It’s not black or white
Following a recent panel discussion on the future of black British theatre, Pat Cumper takes stock of the sector
There is a great deal to be celebrated in black British theatre. Our actors are performing their socks off and enjoy considerable respect in the wider theatre community: Kobna Holdbrook-Smith, Jenny Jules, Nikki Amuka-Bird, David Harewood … the list goes on. Playwrights are also broadening their remit to explore more universal themes, the range of which, in my view, has expanded – black British writers are telling stories that move beyond victimhood, often across class and race in challenging and subtle ways. With rave reviews for Michael Buffong’s ‘Raisin In The Sun’ at the West Yorkshire Playhouse earlier this year and the exciting work by new directors such as Gbolahan Obesisan and Rae McKen, our directors are making their mark too. All in all, it’s a positive time.
VERCOMING OBSTACLES
The obstacles slowing good work down? For actors such as those above, there could be more work. For writers, it’s getting a foot in the door and getting that work staged. Venues, to me, presently seem more interested in plays from Africa and America than in homegrown work – unless it is about the disadvantaged. And for directors? Not enough of them are being trusted with the larger stages; too few are working enough to make a decent living. Producers? That’s a knottier question. Artistic directors and venue programmers? Now there’s an almighty problem. They are few and far between, and often, in my opinion, weighed down by the burden of representation.

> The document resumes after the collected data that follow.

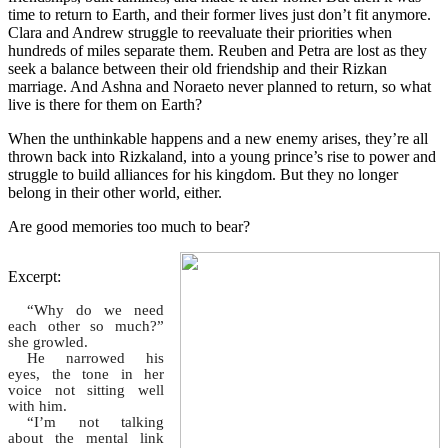
time to return to Earth, and their former lives just don’t fit anymore.
Clara and Andrew struggle to reevaluate their priorities when
hundreds of miles separate them. Reuben and Petra are lost as they
seek a balance between their old friendship and their Rizkan
marriage. And Ashna and Noraeto never planned to return, so what
live is there for them on Earth?
When the unthinkable happens and a new enemy arises, they’re all
thrown back into Rizkaland, into a young prince’s rise to power and
struggle to build alliances for his kingdom. But they no longer
belong in their other world, either.
Are good memories too much to bear?
Excerpt:
“Why do we need
each other so much?”
she growled.
He narrowed his
eyes, the tone in her
voice not sitting well
with him.
“I’m not talking
about the mental link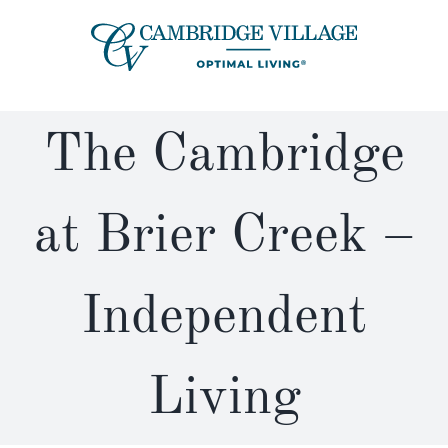
Skip
to
content
The Cambridge
at Brier Creek –
Independent
Living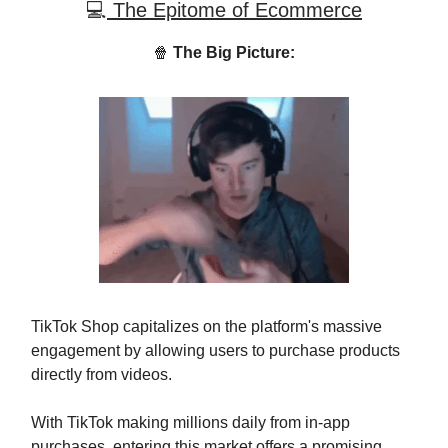
💻
The Epitome of Ecommerce
🍿
The Big Picture:
TikTok Shop capitalizes on the platform's massive
engagement by allowing users to purchase products
directly from videos.
With TikTok making millions daily from in-app
purchases, entering this market offers a promising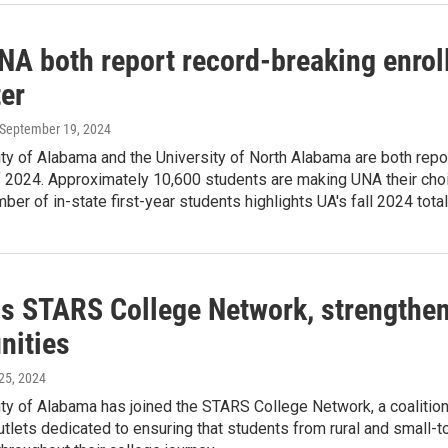
NA both report record-breaking enrol
er
 September 19, 2024
ty of Alabama and the University of North Alabama are both repor
2024. Approximately 10,600 students are making UNA their choic
ber of in-state first-year students highlights UA's fall 2024 tot
ns STARS College Network, strengthe
ities
 25, 2024
ty of Alabama has joined the STARS College Network, a coalition 
tlets dedicated to ensuring that students from rural and small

The biggest hurdle? The debate around the quality of black, Asian or other work. I can’t tell you how often over the past five years I have heard ‘quality’ being cited, directly or indirectly, as the reason why there isn’t more of this work playing the main stages. But the underlying question must always be: who has the right to decide what is and isn’t good work? Funders, critics or audiences? Are Black, Asian and minority ethnic (BAME) artists right to feel that white audiences are more comfortable with tales of violence and victimhood in black stories, of Bollywood, arranged marriages and terrorism in Asian stories, rather than the work that practitioners want to create and diverse audiences want to see?
WHY DEVELOP NEW AUDIENCES?
In London, the last census recorded 29% of the population as non-white and the Olympic bid was built around London’s reputation as a vibrant, multicultural city. But, sadly, this isn’t reflected in the current power structure of British arts. There are good reasons for this. Theatre, wonderful art form that it is, is (in the funded mainstream at least) often paralysed by being text-based and middle class. It engages with society and its audiences largely from that single point of view. Many of the larger, more prestigious buildings make it clear whom they welcome: overpriced wine and organic nibbles anyone? The programming affirms that contract and their audiences keep coming. Why shouldn’t they? The buildings do what they do very well. And if their productions are selling out, why should they have to change? After all, it has been made very clear by countless marketing initiatives and many black and Asian inclusions in the programming of such buildings, it isn’t easy getting new audiences in.
THE SECTOR’S RESPONSE
In case this looks like finger pointing, I want to talk about how BAME artists are responding. Over the past four years, a long but often robust consultation has taken place in response to the report on BAME theatre by Baroness Lola Young. The upshot is that there are eight regional hubs of diverse artists, working together under the umbrella of a process called ‘Sustained Theatre’, creating partnerships, critiquing and supporting each other’s work and lobbying for what they feel they need to develop their work and their audiences. The buildings and those who make work within them have to begin a different conversation with audiences if they want to deliver Arts Council England’s laudable ambition of great art for everyone. In order to have that conversation, the audiences first have to want to come to the theatre. For my money, some of those renewed conversations have therefore to start with an engagement with BAME practitioners as equals with particular and valuable skills and resources.
The histories of Europe, Asia and Africa have intertwined for millennia. The energy released when these cultures meet is extraordinary and part of what makes London such a vibrant world leader. To my mind, the future of black British theatre is not a plea for a place on the British stage but an invitation to be part of an eclectic and vibrant cultural movement.